FdI e la riflessione
Intanto Francesco Filini, responsabile nazionale del programma di FdI, dice a Repubblica che la vigliaccheria potrebbe portare a rischi per la legislatura: «Noi abbiamo sempre detto di voler terminare la legislatura, perché abbiamo ancora tanti provvedimenti da realizzare, e questo governo gode del sostegno dei cittadini. Però è ovvio che bisogna essere uniti e compatti fino alla fine». Filini se la prende con «alcuni singoli parlamentari, che si sono nascosti dietro al voto segreto, chiesto vergognosamente dalle opposizioni visto che c’era in ballo il ritorno delle preferenze, si sono mossi nell’ombra senza avere il coraggio di dichiarare la propria contrarietà. Questo è stato l’unico incidente parlamentare in 4 anni di legislatura, avvenuto solo grazie al voto segreto».
Il Senato
E sulla strategia di votare al Senato senza segreti per ora è attendista: «Intanto portiamo a casa al Montecitorio la riforma elettorale, che è fatta per dare trasparenza e rispetto al voto dei cittadini italiani, dopodiché ragioneremo sul da farsi e se intervenire in Senato per correggere questo inciampo parlamentare sulle preferenze». Intanto Edoardo Ziello, responsabile organizzazione di Futuro Nazionale e autore dell’emendamento sulle preferenze bocciato ieri alla Camera, nega che sia nata una nuova maggioranza a destra: «Ma no. Non ci sono trattative o interlocuzioni tra noi e FdI. Glielo ripeto, hanno paura di essere scavalcati da noi su vari temi, compresa la sicurezza».

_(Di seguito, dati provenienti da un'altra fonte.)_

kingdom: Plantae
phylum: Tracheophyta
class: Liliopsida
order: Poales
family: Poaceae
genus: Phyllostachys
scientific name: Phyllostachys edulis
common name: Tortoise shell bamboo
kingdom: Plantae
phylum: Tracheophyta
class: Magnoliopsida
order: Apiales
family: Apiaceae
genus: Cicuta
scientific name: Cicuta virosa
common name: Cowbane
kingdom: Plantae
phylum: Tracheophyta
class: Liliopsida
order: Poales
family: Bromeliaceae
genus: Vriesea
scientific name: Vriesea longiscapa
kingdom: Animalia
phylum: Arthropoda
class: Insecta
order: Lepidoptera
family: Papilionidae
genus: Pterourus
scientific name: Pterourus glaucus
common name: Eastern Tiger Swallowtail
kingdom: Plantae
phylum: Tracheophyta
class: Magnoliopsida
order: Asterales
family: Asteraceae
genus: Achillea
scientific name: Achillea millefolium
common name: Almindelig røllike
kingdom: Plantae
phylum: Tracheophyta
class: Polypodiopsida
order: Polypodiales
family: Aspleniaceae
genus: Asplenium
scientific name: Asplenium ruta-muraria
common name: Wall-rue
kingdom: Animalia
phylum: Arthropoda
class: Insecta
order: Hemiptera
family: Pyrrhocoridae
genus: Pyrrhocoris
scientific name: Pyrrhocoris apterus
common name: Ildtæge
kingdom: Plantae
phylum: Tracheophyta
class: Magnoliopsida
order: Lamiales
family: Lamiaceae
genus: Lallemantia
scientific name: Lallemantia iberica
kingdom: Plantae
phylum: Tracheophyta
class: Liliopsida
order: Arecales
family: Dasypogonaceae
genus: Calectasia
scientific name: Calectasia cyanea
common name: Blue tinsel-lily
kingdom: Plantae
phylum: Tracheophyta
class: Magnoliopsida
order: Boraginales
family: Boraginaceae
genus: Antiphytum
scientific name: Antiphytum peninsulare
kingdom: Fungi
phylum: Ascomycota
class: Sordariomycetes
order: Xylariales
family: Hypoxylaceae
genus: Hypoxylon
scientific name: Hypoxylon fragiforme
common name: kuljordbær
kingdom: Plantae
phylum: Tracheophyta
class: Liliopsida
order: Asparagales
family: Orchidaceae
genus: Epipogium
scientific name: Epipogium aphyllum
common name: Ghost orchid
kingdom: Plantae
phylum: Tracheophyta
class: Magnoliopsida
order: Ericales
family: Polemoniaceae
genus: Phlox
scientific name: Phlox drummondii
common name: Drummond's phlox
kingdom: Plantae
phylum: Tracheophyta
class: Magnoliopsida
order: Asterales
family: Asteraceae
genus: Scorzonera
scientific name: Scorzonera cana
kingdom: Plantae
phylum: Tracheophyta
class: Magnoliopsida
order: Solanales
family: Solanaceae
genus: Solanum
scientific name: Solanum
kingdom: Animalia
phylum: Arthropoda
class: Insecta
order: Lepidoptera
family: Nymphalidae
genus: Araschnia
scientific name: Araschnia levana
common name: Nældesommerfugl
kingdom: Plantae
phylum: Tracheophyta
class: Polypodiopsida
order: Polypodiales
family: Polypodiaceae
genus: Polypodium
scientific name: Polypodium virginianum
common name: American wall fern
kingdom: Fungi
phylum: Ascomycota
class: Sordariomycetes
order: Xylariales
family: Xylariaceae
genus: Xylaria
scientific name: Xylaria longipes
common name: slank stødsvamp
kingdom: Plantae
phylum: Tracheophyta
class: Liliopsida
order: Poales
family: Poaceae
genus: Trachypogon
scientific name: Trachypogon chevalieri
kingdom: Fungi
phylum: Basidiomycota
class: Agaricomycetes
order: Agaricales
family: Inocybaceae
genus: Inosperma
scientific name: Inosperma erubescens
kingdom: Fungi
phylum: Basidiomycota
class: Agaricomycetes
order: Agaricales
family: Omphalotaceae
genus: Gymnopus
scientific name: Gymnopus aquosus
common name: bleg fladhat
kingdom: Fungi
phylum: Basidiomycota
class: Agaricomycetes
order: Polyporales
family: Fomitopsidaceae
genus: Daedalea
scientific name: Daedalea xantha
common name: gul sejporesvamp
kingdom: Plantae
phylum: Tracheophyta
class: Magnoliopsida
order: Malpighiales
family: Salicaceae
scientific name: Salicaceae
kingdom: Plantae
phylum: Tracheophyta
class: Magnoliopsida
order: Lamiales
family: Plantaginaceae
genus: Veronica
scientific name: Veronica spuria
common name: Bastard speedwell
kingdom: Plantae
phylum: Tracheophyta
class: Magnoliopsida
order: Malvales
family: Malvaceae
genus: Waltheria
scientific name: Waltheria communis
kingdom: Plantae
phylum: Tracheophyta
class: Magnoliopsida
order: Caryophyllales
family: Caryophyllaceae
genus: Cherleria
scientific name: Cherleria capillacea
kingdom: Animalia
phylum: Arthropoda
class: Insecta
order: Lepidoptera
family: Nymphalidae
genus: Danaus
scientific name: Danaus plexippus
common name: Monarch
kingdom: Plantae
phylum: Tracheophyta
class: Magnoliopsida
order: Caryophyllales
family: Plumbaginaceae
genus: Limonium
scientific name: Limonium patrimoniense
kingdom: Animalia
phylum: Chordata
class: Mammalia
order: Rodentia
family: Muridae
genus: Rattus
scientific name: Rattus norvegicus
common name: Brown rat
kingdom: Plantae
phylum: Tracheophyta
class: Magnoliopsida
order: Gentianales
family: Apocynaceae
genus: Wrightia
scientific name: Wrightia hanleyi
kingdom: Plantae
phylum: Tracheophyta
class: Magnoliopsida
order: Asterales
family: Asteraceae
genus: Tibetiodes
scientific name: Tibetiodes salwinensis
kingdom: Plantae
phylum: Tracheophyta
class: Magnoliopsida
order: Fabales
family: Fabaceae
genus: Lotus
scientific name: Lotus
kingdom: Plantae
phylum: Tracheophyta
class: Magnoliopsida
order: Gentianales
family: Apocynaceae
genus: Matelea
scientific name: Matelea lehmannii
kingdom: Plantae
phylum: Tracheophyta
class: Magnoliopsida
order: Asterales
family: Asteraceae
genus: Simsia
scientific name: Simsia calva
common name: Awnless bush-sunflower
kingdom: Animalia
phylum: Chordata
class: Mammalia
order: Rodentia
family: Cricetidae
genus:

Poi annuncia: «Vannacci ci aveva dato indicazione di votare comunque sì, anche se quell’emendamento meticcio non era certo il massimo, con quei capilista bloccati. Chi ha tradito sono altri partiti. Come la Lega, sovranista solo a parole». L’obiettivo è il Carroccio: «I traditori sono quelli che votano contro Meloni nello scrutinio segreto, ma che le votano la fiducia. Dovrebbe guardarsi da quelli che non mantengono le promesse fatte in campagna elettorale».